### DIRECTIONS
Exactly how many lines of the data below include the string "Based"? State the number and nothing more.

:: DATASET ::

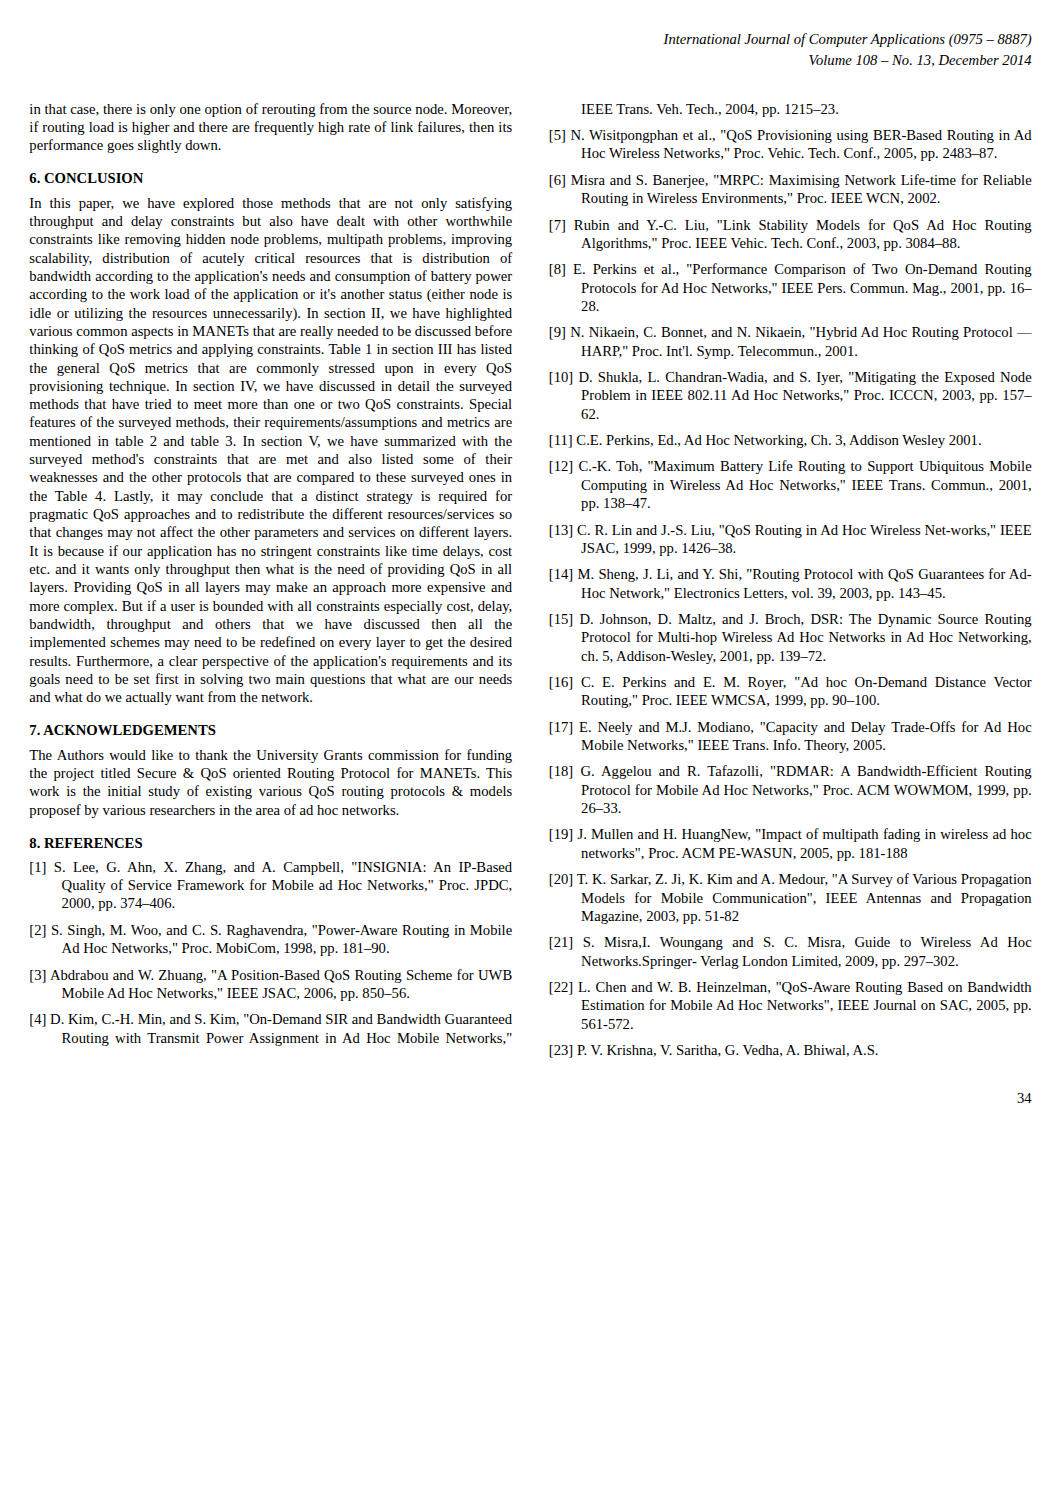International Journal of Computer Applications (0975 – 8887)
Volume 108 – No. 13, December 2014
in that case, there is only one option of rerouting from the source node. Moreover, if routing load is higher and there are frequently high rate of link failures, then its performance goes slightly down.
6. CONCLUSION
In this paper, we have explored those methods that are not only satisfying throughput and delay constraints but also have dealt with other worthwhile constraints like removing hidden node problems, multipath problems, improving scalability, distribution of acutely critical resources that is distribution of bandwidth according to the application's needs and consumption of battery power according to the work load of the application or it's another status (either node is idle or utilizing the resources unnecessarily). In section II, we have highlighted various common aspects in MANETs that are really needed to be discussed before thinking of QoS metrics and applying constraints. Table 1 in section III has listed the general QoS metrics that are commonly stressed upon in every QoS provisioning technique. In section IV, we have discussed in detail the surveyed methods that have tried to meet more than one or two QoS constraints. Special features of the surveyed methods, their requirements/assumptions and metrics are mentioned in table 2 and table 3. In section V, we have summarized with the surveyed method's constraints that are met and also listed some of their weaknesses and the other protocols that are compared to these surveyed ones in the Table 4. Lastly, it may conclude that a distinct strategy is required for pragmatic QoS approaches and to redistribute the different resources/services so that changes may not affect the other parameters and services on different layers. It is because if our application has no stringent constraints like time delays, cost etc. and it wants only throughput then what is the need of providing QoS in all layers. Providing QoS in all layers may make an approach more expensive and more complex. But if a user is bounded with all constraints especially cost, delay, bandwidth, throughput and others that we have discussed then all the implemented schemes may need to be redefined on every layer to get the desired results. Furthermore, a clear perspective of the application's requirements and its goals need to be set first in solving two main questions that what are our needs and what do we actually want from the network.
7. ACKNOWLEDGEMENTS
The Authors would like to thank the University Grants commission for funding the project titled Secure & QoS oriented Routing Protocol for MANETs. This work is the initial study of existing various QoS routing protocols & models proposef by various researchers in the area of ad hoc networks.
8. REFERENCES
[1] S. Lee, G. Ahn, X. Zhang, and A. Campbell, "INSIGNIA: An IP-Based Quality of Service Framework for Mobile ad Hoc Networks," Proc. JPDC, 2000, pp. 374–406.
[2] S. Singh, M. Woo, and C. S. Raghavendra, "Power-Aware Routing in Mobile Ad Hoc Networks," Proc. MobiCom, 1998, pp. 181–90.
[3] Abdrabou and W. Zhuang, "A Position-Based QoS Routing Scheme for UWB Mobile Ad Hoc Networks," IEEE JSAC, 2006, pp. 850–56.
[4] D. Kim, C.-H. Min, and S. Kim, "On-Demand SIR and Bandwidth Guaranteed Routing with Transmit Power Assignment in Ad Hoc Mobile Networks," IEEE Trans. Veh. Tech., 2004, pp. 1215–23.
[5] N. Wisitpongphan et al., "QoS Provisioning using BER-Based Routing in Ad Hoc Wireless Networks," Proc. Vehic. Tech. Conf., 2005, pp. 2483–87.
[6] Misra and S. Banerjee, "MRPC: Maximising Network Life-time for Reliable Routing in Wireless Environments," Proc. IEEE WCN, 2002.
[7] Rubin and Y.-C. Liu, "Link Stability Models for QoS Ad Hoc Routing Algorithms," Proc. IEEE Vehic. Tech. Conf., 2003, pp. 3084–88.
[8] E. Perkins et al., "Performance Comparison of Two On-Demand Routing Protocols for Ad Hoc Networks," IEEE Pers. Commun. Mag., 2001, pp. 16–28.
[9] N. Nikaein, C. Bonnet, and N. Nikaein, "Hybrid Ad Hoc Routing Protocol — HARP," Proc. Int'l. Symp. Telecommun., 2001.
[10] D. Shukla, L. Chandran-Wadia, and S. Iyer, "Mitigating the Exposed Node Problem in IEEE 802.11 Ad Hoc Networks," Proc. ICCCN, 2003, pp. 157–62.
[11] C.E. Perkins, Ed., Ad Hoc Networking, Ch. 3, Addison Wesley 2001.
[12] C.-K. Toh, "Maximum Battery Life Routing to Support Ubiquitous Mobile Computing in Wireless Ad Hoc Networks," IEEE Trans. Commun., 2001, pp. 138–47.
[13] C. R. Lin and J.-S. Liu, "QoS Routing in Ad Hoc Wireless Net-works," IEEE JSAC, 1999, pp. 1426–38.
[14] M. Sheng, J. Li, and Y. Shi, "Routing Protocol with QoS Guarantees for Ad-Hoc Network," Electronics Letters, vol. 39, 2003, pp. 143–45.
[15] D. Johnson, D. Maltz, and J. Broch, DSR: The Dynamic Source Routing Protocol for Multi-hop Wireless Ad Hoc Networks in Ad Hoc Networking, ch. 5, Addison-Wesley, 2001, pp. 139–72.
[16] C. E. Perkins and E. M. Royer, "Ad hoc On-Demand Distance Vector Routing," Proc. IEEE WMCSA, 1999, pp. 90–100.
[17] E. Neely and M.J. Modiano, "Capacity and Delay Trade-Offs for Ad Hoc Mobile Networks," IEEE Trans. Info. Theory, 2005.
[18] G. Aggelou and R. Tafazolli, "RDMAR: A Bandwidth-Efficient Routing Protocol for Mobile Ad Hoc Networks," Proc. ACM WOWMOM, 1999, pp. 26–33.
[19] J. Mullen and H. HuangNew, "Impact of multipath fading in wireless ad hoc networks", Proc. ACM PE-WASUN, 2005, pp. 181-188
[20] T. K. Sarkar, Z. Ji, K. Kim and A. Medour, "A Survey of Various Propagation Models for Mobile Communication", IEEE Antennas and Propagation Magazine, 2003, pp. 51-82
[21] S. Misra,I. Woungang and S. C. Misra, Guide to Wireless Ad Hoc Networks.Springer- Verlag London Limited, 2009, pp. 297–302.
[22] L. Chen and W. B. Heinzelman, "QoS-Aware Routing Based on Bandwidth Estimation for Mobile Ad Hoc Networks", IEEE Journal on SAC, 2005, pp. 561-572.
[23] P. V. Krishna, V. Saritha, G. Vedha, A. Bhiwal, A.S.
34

:::

### COMPLETED TASK
4